== ОТРЫВОК ДЛЯ ЧТЕНИЯ

В силу всеобщей «оцифровки» сознания и бытия Россия стала «страной проверок, страной контроля» (1, 139), а колымский ГУЛАГ – символом строгого выполнения инструкций: «Учет есть учет». Лагерные статистики четко знали свое дело и выпускали «формуляры» со специальными метками. Три отказа выхода в забой – расстрел: «По закону» (1, 430). По инструкции хоронили; по инструкции вырванные у мертвецов золотые зубы вписывались «в специальный акт захоронения» (1, 432) и т. п. Поистине – ничто не могло нарушить раз и навсегда прописанных и неписаных правил. Не случайно автор «Колымских рассказов» назвал судьбу «бюрократкой, формалисткой» (2, 191). Е. В. Волкова заметила, что писатель с «парадоксально-острым», даже «притчевым» мышлением вообще любил слово «формула» [3, 113]. И здесь можно провести параллель с работами Павла Филонова 1920-х годов, которые уже одними названиями предвосхищали возможность возведения к комбинациям знаков феноменов природно-вселенского и социального порядка: «Формула космоса», «Формула революции», «Формула петроградского пролетариата», «Формула весны», «Формула империализма», «Формула Вселенной».

====

» **ЗАДАЧИ**:
**A.** Оформи все строки записей как JSON-список строк, по одной на каждую строку, без пустых строк. Картинки в ответ не включай.
**B.** Подхвати отрывок о лагерном учете и «формулах» и продолжи его сразу после последней фразы.
Отрывок и записи никак не связаны между собой.

== ИЗВЛЕЧЁННЫЕ ЗАПИСИ

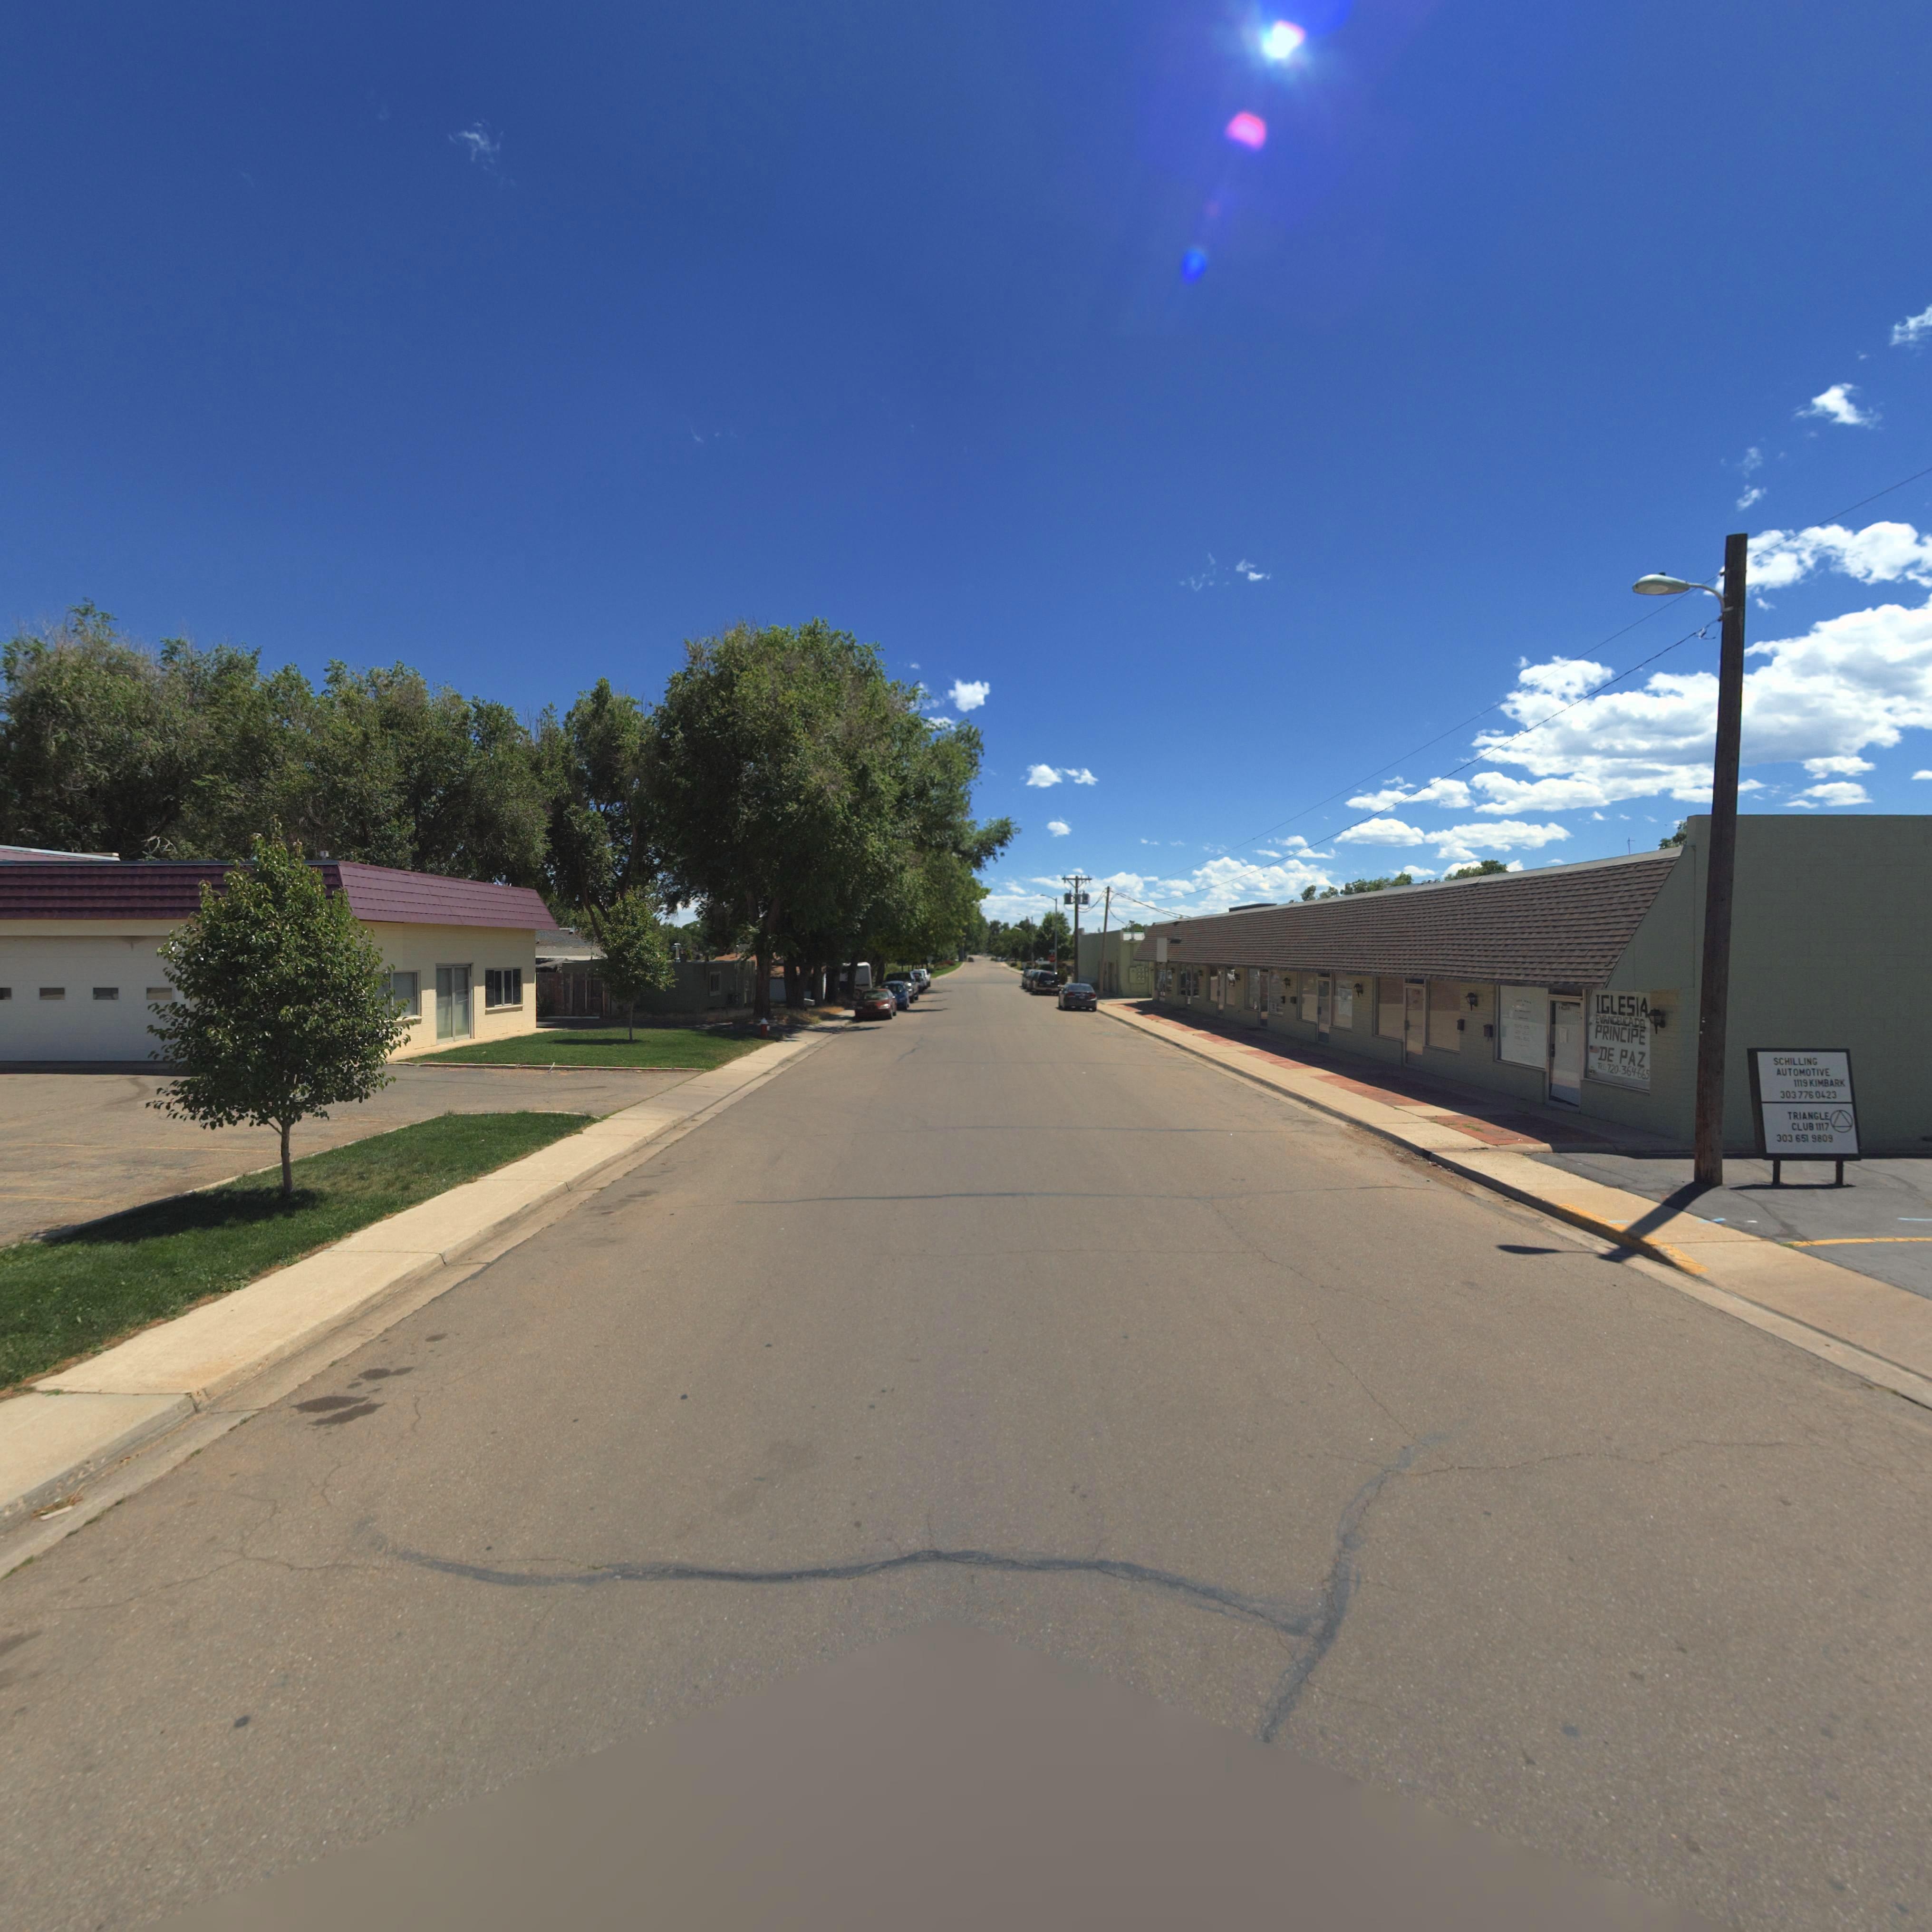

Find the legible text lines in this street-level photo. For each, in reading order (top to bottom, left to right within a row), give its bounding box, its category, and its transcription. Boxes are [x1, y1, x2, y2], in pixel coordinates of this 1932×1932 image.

[1594, 993, 1649, 1019] BusinessName: IGLESIA
[1595, 1014, 1647, 1029] BusinessName: EVANGE*ICADEL
[1594, 1023, 1646, 1046] BusinessName: PRINCIPE
[1597, 1045, 1646, 1068] BusinessName: DE PAZ
[1773, 1056, 1817, 1065] BusinessName: SCHILLING
[1776, 1067, 1831, 1076] BusinessName: AUTOMOTIVE
[1793, 1078, 1808, 1087] StreetNumber: 1119
[1808, 1078, 1846, 1087] StreetName: KIMBARK
[1787, 1111, 1830, 1121] BusinessName: TRIANGLE
[1791, 1122, 1814, 1131] BusinessName: CLUB
[1815, 1121, 1829, 1131] StreetNumber: 1117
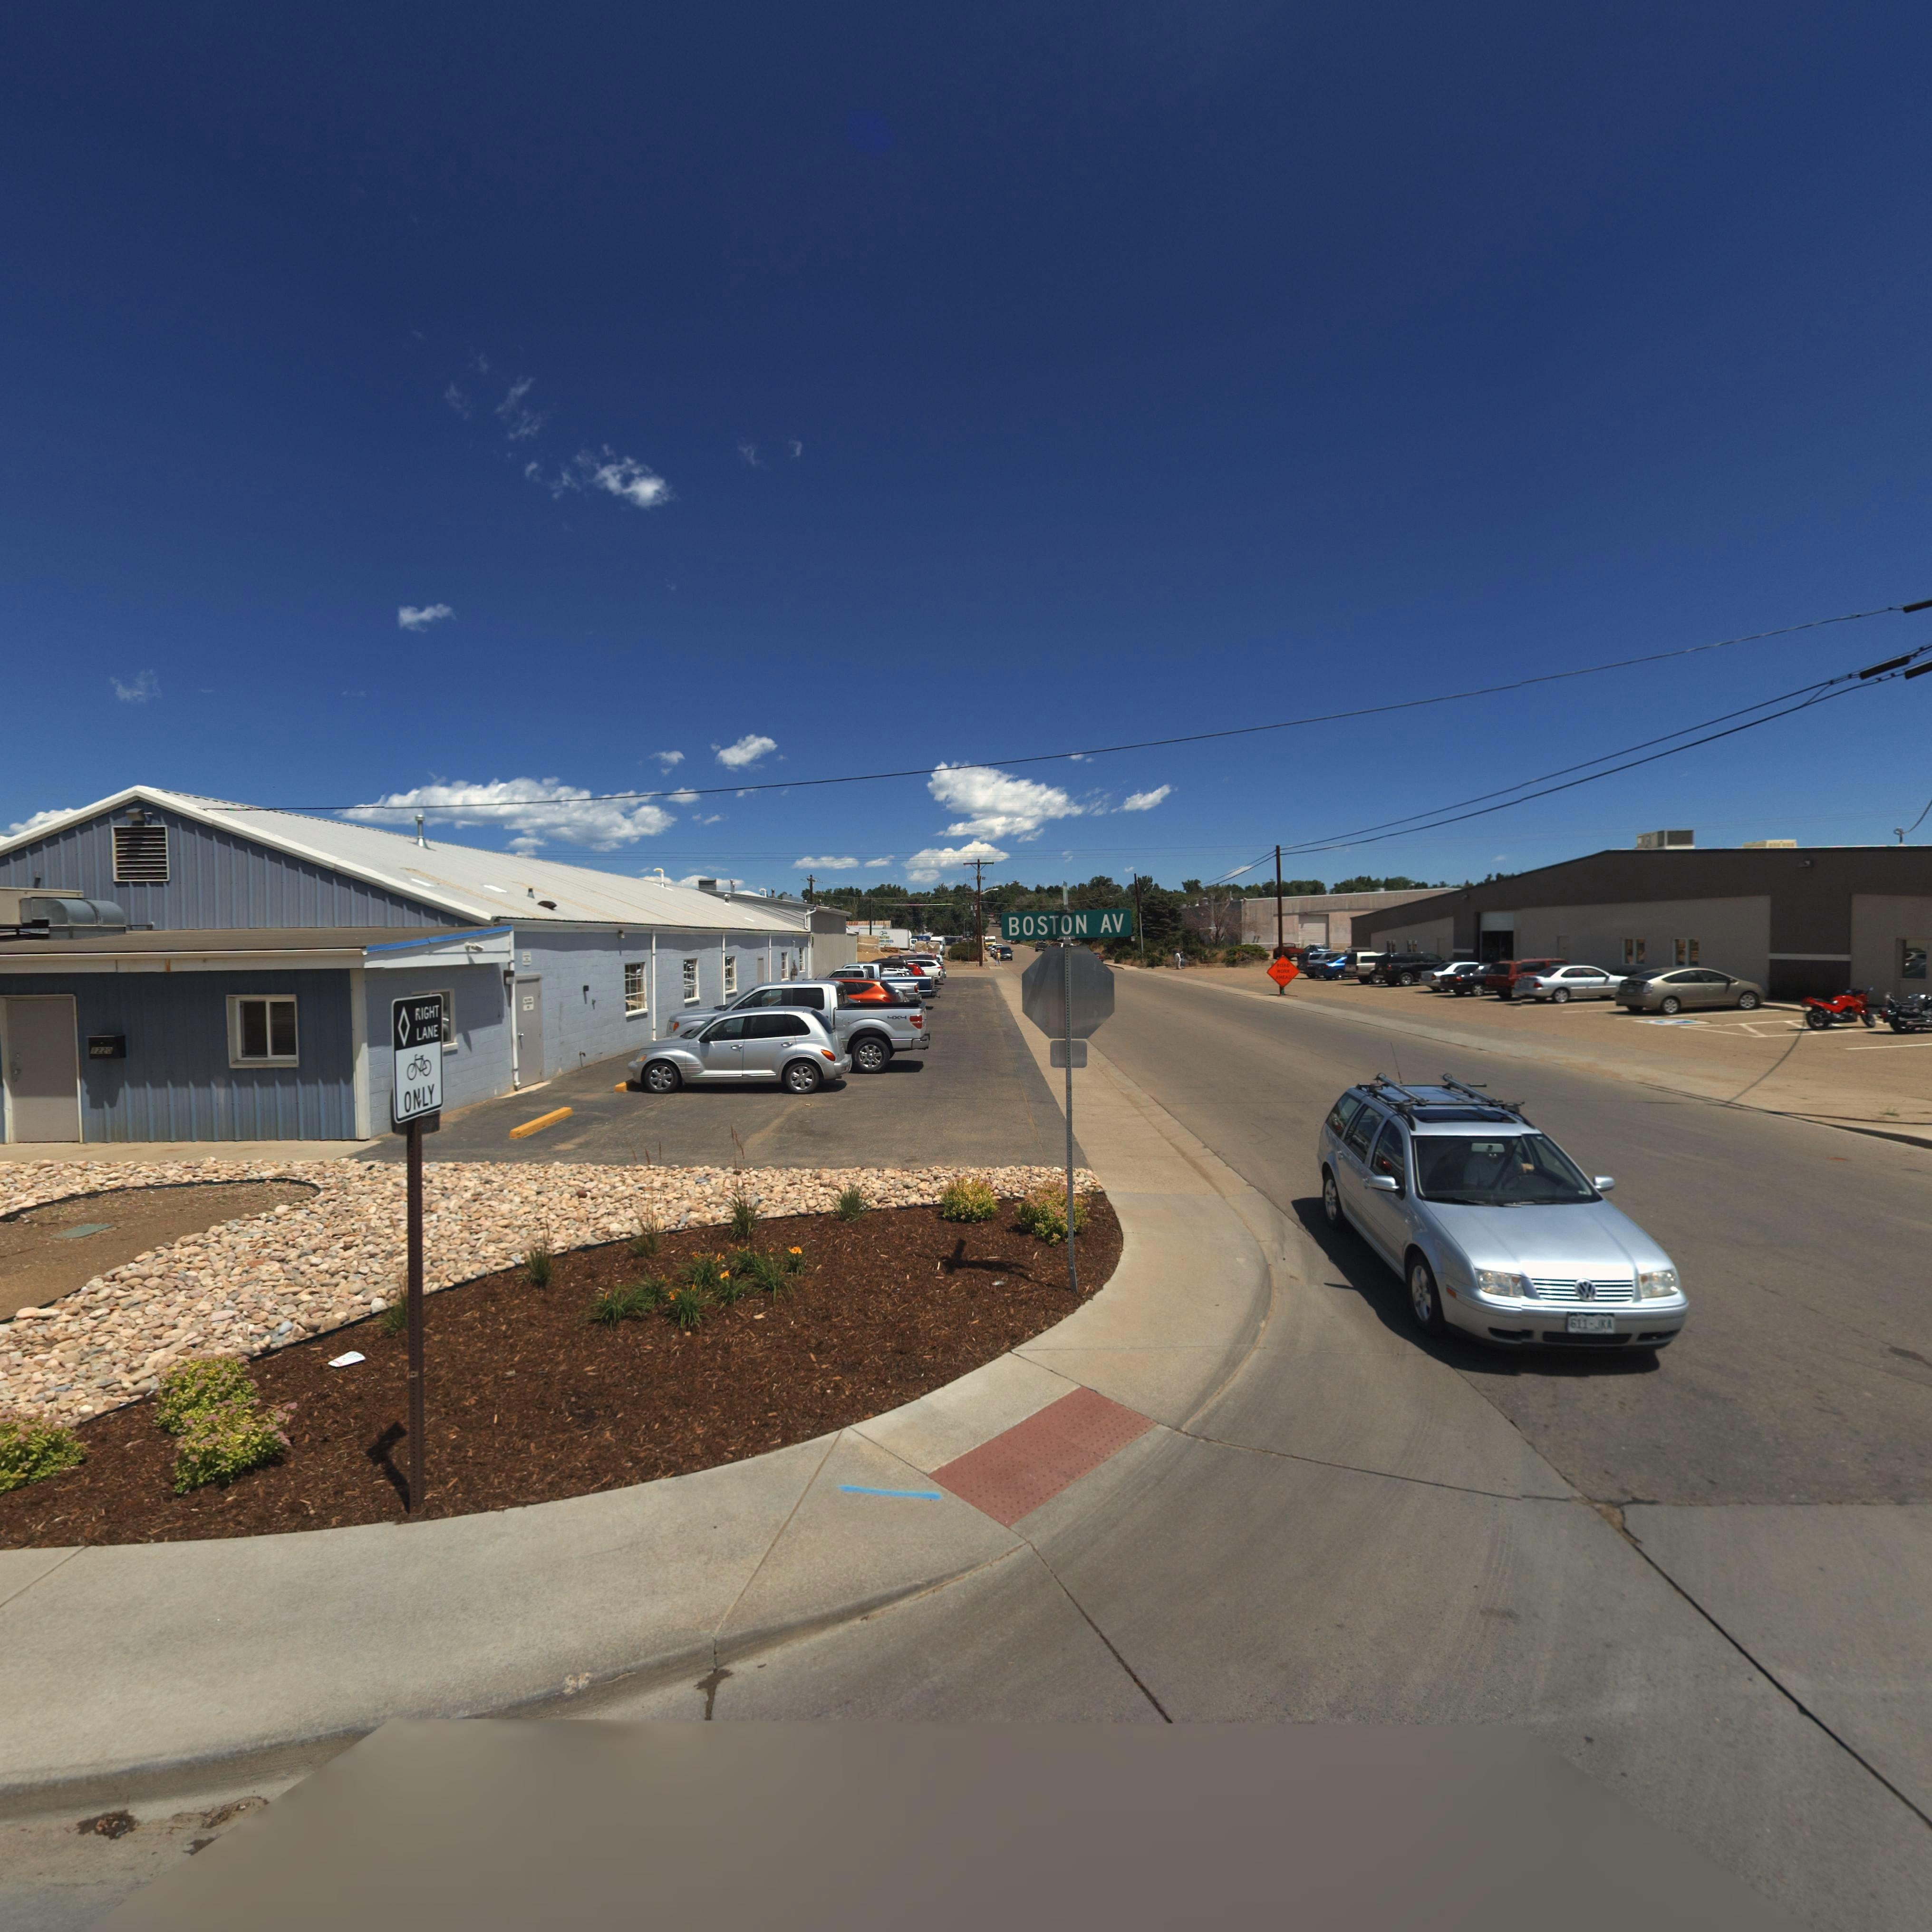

====

» **ОТВЕТЫ К ЗАДАНИЯМ**:
**A.**
[
  "Find the legible text lines in this street-level photo. For each, in reading order (top to bottom, left to right within a row), give its bounding box, its category, and its transcription. Boxes are [x1, y1, x2, y2], in pixel coordinates of this 1932×1932 image.",
  "[1594, 993, 1649, 1019] BusinessName: IGLESIA",
  "[1595, 1014, 1647, 1029] BusinessName: EVANGE*ICADEL",
  "[1594, 1023, 1646, 1046] BusinessName: PRINCIPE",
  "[1597, 1045, 1646, 1068] BusinessName: DE PAZ",
  "[1773, 1056, 1817, 1065] BusinessName: SCHILLING",
  "[1776, 1067, 1831, 1076] BusinessName: AUTOMOTIVE",
  "[1793, 1078, 1808, 1087] StreetNumber: 1119",
  "[1808, 1078, 1846, 1087] StreetName: KIMBARK",
  "[1787, 1111, 1830, 1121] BusinessName: TRIANGLE",
  "[1791, 1122, 1814, 1131] BusinessName: CLUB",
  "[1815, 1121, 1829, 1131] StreetNumber: 1117"
]

**B.**
«Взломанный, взорванный», состоящий «из обломков» мир романов У. Фолкнера, достроить который помогала только «писательская ярость», Шаламов считал образцом «лучшей художественной прозы современности» (5, 144). Однако независимо от Фолкнера, творчество самого Шаламова укладывается в эти параметры абсолютно. Вспомним хотя бы название одного из его поэтических сборников – «Точка кипения» (1977). Да и в прозе достаточно примеров неистовых страстей, бушующих из-за шерстяного свитера, приглянувшегося главарю бандитов, пайки хлеба, лишней тарелки супа, места на больничной койке. И эти страсти (страдания) со всеми атрибутами экзотики (ревностью, шпионством, интригами, убийствами) Колыма только «катализировала» (2, 321).
«Страсть и рассудочность, стихия, поток – самоограничение беспрерывное», – писала о Шаламове И. П. Сиротинская [23, 47]. Собственно говоря, в подобном самоограничении формулами как способами упорядочения бытия и сознания (в том числе и «языком» искусства) остро нуждалась Россия, вздыбленная революционными катаклизмами разного уровня. «Этот вихрь, /от мысли до курка/ и постройку, и пожара дым <…>» действительно следовало прибрать «к рукам» [21, 270], организовать и гармонизировать, что (как это ни странно и страшно звучит в наши дни) отчасти пытался сделать ГУЛАГ.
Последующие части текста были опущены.